◆ **Prompt**: Continue the post about the Dover school board race and intelligent design, picking up right after its last sentence.

◆ **Page text**:
It's been a while since we've gone after the morons who are persistently trying to fuck up the public school system with their nonsense. Part of that is because I feel like I've gone about as far as I can in the usual broad-brush polemics. There hasn't been much of an opportunity as of late to really examine some of the specific players in this mess.

Until now.

On Tuesday, Dover Township -- a larger incorporated area of about 20,000 -- will elect a new school board.

At the northern edge of town on Route 74 stands a billboard that represents the differing positions over science and religion, ideology and theology, that have riven Dover. On the north side of the billboard is an appeal from the incumbent board:

"TAXPAYERS. Your School Board Puts Dover Independent of ACLU. VOTE REPUBLICAN." On the other side is an appeal from the opposing camp, Dover Cares: "Quality Education," it proclaims. "Common Sense. Common Cause."

At the trial, which ended Friday after six weeks of testimony, one plaintiff, Julie Smith, told of her daughter coming home from school and saying to her: "Mom, evolution is a lie. What kind of Christian are you?"

Bryan Rehm, a Dover Cares candidate and one of the 11 parents who have sued the board, said simply: "This community is ready for healing."


It's nice that Rehm is trying to reach out to these people, but the fact is that the fundies started this fight with the explicit intent of taking over the school board and implementing their bullshit. None of this is an accident.

Indeed, you could say it was by design, though reasonable folks may disagree on just how intelligent it was.

But note well how Julie Smith's daughter got brainwashed there. Someone put it into her impressionable head that she couldn't be a good Christian and still believe in evolutionary theory. This too is no accident. This is precisely why this shit is so pernicious; these people are deliberately driving a wedge into families, overtly interfering in what should be private family matters.

Intelligent design supporters maintain that Charles Darwin's theory of natural selection, which underpins the position that man is descended from apes, cannot fully explain the origin of complex forms of life; thus, a higher intelligence must have designed them. Opponents of intelligent design say the theory is a means to introduce religion into the classroom and lacks scientific evidence.


This has been a consistent burr in my saddle, this mealymouthed evenhanded comparison between the two positions. Break down the first sentence and walk it back. Let's say for the sake of argument that indeed Darwin's theory cannot fully and completely explain the origins (as opposed to the continuing processes) of biology and complex forms of life. Exactly how does it follow that it therefore must be the result of a higher intelligence? There is simply no reputable form of logic which would endorse such flimsy causal reasoning, period.

◆ **Extracted information**:
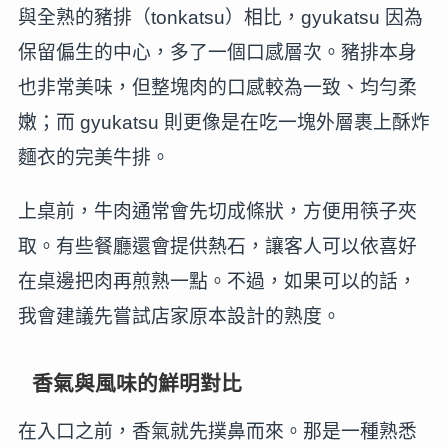
與全熟的豬排（tonkatsu）相比，gyukatsu 因為
保留偏生的中心，多了一個口感層次。豬排本身
也非常美味，但整塊肉的口感較為一致、均勻柔
嫩；而 gyukatsu 則更像是在吃一塊外層裹上酥炸
麵衣的完美牛排。
上桌前，牛肉通常會先切成條狀，方便用筷子夾
取。有些餐廳還會提供熱石，讓客人可以依喜好
在桌邊把肉再煎熟一點。不過，如果可以的話，
我會建議先嘗試店家原本設計的熟度。
香氣與風味的鮮明對比
在入口之前，香氣就先撲鼻而來。那是一種熟悉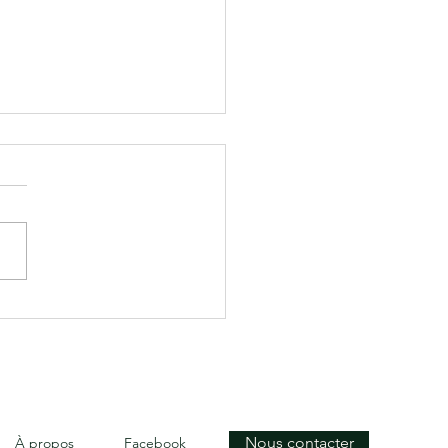
rtie au bord de l'eau
Nous contacter
À propos
Facebook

◆ **Answer to this problem**:
A rigorous, intellectually honest logic applied here would at best allow for a possibility -- a hypothesis, if you will (and you might) -- of such a situation. In that case, such a hypothesis would then have to withstand the rigors of both scientific method (empirically testing and proving or disproving the hypothesis) and peer review.

Now, if the professional chumps at the "Discovery" "Institute" wish to put forth a methodology by which they purport to empirically test their pet theory, fine. Does any serious person think that such a proposition would hold up to scrutiny by anyone outside their own rubber-stamp team?

The ID "argument", such as it is, displays such piss-poor understanding of even the fundamentals of how science works, these people should really just be embarrassed and humiliated for wasting everyone else's time on this bullshit. Sad to say, a significant portion of Americans apparently buy into their claptrap, addled as they are by an already dumbed-down school system, and a culture that treats them like they're all four years old.

Whatever the case, the American predilection for boobism is no reason to throw out common sense and logical reasoning. It may be reason for sensible people to start looking for higher ground before the polydactyls drag the rest of us under, but that's about it. There is no reason the rest of us should have to shell out hard-earned tax dollars to propagate the mythology of one sect.

The Dover board is defended by the Thomas More Law Center of Michigan, a nonprofit firm founded by two conservative Roman Catholics, whose Web site states: "Our purpose is to be the sword and shield for people of faith ... to defend and protect Christians and their religious beliefs in the public square."

Intelligent design is science, defendants say, because the "irreducible complexity" of some aspects of the natural world cannot be accounted for otherwise.


Mm-hmm. They'll fight to the bitter end for their pet beliefs, but they seem heedless of the painfully obvious fact that, as the country gets more and more diversified, their argument is bound to be turned on them at some point.

And I, for one, will welcome our new Wiccan overlords.

Keep in mind also that the More center is bankrolled heavily by Tom Monaghan, owner of Domino's Pizza. The More center involves itself quite heavily in the wingnuttiest of "every sperm is sacred" issues, and Monaghan is well known for insisting on putting a giant Jeebus on a hill overlooking his town. You may want to remember all that the next time you're tempted to order the V8-Juice-on-Wonder-Bread concoction that Domino's tries to pass off as pizza, and maybe order Pizza Hut instead. I'm just saying.

So let's meet some of the other players, shall we?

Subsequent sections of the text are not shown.